READING PASSAGE Start Marker
According to the median level (53.2%) of B2R expression on CD34-positive cells, the patients were divided into two groups: low B2R (≤53.2%, n = 87) and high B2R group (>53.2%, n = 87). Detailed characteristics of the patients are listed in Table 1. The age, biochemical data, degree of coronary artery stenosis, and drug therapy were matched. WBC counts were associated with high B2R expression on CD34-positive cells (P < 0.001). The influence of clinical properties was further analyzed by multivariate analyses.

Table 1.

Baseline characteristics of myocardial infarction patients.

	Patients (n = 174)		P
	Low B2R (n = 87)	High B2R (n = 87)	P
Sex (M/F)	68/19	70/17	0.500
Age (y)	69 ± 10	69 ± 11	0.718
WBC	7.2 ± 2.0	9.5 ± 3.9	<0.001
RBC	4.4 ± 0.5	4.5 ± 0.6	0.284
HB	133 ± 17	134 ± 17	0.972
Gensini score	81 ± 16	86 ± 23	0.684
B2R expression (%)	31.1 ± 4.6	76.5 ± 9.3	0.617
VEGF (pg/mL)	67 ± 12	145 ± 27	<0.001
cTnI	6.2 ± 2.7	14.0 ± 7.6	0.109
TC	4.3 ± 1.0	4.3 ± 1.2	0.058
TG	1.4 ± 0.7	1.3 ± 0.6	0.594
LDL	2.6 ± 0.8	2.7 ± 0.9	0.134
HDL	1.1 ± 0.2	1.1 ± 0.4	0.082
eGFR	78 ± 30	76 ± 34	0.775
Smoking, n (%)	26 (29.9)	17 (19.5)	0.080
HP, n (%)	71 (81.6)	65 (74.7)	0.180
DM, n (%)	26 (29.9)	26 (29.9)	NS
LM, n (%)	3 (3.4)	9 (10.3)	0.132
LAD, n (%)	53 (60.9)	58 (66.7)	0.528
LCX, n (%)	39 (44.8)	39 (44.8)	NS
RCA, n (%)	38 (43.7)	42 (48.3)	0.648
PCI, n (%)	53 (60.9)	59 (67.8)	0.429
Aspirin, n (%)	82 (94.3)	83 (95.4)	NS
Betaloc, n (%)	64 (73.6)	65 (74.7)	NS
ACEI/ARB, n (%)	49 (56.3)	48 (55.2)	NS
Statin, n (%)	76 (87.4)	79 (90.8)	0.628
LMWH, n (%)	45 (51.7)	52 (59.8)	0.360
Clopidogrel, n (%)	55 (63.2)	65 (74.7)	0.140

Open in a new tab

WBC: white blood cell (∗10⁹/L); HB: hemoglobin (g/L); Neutrophil: ∗10⁹/L; cTnI: cardiac troponin I (ng/mL); RBC: red blood cell (∗10¹²/L); TC: total cholesterol (mmol/L); TG: triglyceride (mmol/L); LDL: low-density lipoprotein (mmol/L); HDL: high-density lipoprotein (mmol/L); eGFR: estimate glomerular filtration rate (mL/min/1.73m²); HP: hypertension; DM: diabetes mellitus; LM: Left Main Artery; LAD: left anterior descending branch; LCX: Left Circumflex Artery; RCA: right coronary artery; PCI: percutaneous coronary intervention; ACEI/ARB: angiotensin-converting enzyme inhibitors/angiotensin receptor blocker; LMWH: low molecular weight heparins; NS: P = 1.000.
READING PASSAGE End Marker
THINGS TO DO:
**a)** In the passage on B2R expression in myocardial infarction patients, what cutoff was used to divide the patients into low and high B2R groups?
**b)** Continue the passage on B2R expression in myocardial infarction patients from the point where it stops.
GIVEN RECORDS Start Marker
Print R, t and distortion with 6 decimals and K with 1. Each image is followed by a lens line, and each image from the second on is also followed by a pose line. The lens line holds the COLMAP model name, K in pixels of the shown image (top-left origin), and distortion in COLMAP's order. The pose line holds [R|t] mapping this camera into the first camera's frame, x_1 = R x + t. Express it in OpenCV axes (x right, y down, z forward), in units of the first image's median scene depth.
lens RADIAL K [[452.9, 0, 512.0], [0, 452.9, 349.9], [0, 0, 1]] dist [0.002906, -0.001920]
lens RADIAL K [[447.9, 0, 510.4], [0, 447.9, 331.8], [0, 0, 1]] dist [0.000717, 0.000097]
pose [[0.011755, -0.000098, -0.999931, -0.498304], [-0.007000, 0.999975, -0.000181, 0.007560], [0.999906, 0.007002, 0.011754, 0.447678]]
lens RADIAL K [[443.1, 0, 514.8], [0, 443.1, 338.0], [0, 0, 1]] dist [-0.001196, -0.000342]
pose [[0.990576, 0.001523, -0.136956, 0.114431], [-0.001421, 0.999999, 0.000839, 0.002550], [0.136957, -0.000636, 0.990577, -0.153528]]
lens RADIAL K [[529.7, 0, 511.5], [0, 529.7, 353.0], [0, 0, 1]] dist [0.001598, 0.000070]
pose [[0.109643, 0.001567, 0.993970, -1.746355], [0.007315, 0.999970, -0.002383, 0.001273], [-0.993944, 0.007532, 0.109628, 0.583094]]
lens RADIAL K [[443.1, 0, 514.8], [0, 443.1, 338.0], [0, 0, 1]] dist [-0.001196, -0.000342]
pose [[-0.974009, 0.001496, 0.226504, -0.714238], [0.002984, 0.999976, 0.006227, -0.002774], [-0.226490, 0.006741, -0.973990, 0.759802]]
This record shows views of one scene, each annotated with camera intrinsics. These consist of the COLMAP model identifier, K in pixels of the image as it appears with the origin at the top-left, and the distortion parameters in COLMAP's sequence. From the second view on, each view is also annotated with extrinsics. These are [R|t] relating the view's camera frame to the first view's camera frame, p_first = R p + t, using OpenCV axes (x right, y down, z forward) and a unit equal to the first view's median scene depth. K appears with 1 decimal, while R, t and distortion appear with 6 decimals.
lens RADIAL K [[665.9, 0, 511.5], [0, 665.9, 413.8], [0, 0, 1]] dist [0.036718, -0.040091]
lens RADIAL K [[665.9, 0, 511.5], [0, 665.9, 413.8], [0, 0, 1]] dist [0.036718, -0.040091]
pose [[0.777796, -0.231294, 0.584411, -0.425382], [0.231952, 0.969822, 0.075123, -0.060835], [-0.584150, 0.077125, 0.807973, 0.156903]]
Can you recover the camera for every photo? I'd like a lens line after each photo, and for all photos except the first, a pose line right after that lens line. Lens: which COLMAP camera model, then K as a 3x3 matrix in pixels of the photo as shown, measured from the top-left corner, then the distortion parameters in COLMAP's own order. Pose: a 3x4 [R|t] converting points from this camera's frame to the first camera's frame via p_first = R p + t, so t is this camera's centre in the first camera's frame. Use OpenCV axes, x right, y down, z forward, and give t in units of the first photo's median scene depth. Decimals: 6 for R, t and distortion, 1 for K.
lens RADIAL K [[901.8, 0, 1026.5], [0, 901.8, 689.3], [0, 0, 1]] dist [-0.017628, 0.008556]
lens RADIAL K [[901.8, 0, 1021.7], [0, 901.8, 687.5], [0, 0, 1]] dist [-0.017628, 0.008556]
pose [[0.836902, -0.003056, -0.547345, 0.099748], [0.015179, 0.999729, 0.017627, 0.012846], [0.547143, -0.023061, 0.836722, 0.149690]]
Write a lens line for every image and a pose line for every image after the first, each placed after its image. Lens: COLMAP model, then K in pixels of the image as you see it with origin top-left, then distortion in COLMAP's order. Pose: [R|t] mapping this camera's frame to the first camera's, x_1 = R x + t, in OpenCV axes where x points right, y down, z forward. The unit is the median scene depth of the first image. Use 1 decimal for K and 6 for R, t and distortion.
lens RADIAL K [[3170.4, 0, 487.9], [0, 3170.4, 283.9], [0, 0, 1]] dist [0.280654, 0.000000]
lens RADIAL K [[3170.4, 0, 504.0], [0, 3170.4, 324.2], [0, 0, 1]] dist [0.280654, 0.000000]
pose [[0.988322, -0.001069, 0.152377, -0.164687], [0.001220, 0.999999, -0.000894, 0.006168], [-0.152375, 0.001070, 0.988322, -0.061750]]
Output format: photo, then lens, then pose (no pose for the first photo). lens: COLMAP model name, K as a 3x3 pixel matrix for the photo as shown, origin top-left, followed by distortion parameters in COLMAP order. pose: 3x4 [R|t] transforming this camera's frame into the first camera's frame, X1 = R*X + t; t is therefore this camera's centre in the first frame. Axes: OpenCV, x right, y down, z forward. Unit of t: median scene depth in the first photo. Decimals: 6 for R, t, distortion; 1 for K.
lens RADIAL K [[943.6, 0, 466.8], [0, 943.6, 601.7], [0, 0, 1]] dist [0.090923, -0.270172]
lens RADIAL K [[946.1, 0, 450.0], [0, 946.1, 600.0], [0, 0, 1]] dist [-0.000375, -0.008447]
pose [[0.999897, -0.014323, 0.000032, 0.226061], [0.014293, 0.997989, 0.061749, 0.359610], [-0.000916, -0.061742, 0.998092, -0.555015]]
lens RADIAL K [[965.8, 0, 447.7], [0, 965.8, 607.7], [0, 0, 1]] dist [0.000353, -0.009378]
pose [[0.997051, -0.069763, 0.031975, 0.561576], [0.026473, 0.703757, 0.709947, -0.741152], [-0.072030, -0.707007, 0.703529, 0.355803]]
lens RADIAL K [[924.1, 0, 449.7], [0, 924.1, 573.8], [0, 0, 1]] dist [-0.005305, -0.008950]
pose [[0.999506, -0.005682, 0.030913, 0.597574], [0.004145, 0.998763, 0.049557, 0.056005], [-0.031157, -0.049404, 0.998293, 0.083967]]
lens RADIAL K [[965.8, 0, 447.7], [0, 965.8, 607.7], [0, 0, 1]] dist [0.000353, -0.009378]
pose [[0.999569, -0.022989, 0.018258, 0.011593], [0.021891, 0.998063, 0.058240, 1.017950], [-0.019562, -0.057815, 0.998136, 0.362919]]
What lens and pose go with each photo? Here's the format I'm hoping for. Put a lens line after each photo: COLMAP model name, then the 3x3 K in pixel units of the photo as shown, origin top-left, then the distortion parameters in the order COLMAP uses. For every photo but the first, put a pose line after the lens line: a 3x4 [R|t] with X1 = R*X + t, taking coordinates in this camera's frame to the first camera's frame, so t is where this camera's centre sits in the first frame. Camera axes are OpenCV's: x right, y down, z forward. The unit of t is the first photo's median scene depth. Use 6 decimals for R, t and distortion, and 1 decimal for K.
GIVEN RECORDS End Marker
ACTIVITY ANSWERS:
**a)** The median B2R expression on CD34-positive cells, 53.2%.

**b)**
3.3. The Plasma Level of VEGF

As shown in Figure 2, the plasma level of VEGF in the low B2R group is 67 ± 12 pg/mL, whereas the high B2R group has significantly elevated VEGF levels (145 ± 27 pg/mL, P < 0.001) (Figure 2(a)). Pearson correlation analysis showed that the serum concentration of VEGF is correlated with B2R expression (r = 0.574, P < 0.001) (Figure 2(b)).

Plasma VEGF concentration of two groups and relationship with B2R expression. (a) Box plot shows the VEGF concentration of two groups. (b) Pearson correlation between the low and high B2R groups (^∗P < 0.001).

3.4. Incidence of MACEs

In univariate analyses, 25 patients in the low B2R group and 9 patients in the high B2R group have heart failure, respectively (HR: 2.501; 95% CI: 1.166-5.364; P = 0.018). Revascularization occurred in 26 patients in the low B2R group and 12 patients in the high B2R group, respectively (HR: 2.066; 95% CI: 1.042-4.096; P = 0.038).

In multivariate analyses, after adjusting for the age, sex, WBC, LM stenosis, PCI, plasma VEGF concentration, and drug treatment, the adjusted HR for heart failure is 2.247 (95% CI: 1.110-4.547, P = 0.024) and for revascularization is 2.335 (95% CI: 1.075-5.074, P = 0.032) (Table 2). The age, sex, WBC, LM stenosis, PCI, and plasma VEGF concentration are eliminated by the Cox proportional hazards model.

Table 2.

Multivariate analysis of the association between expression of B2R and outcomes.

Outcomes	Low B2R	High B2R	HR (95% CI)	P	Adjusted HR (95% CI)	P
Heart failure no./total no.	25/87	9/87	2.501 (1.166-5.364)	0.018	2.247 (1.110-4.547)	0.024
%	28.7	10.3
Revascularization no./total no.	26/87	12/87	2.066 (1.042-4.096)	0.038	2.335 (1.075-5.074)	0.032
%	29.9	13.8

Open in a new tab

HR: hazard ratio; CI: confidence interval.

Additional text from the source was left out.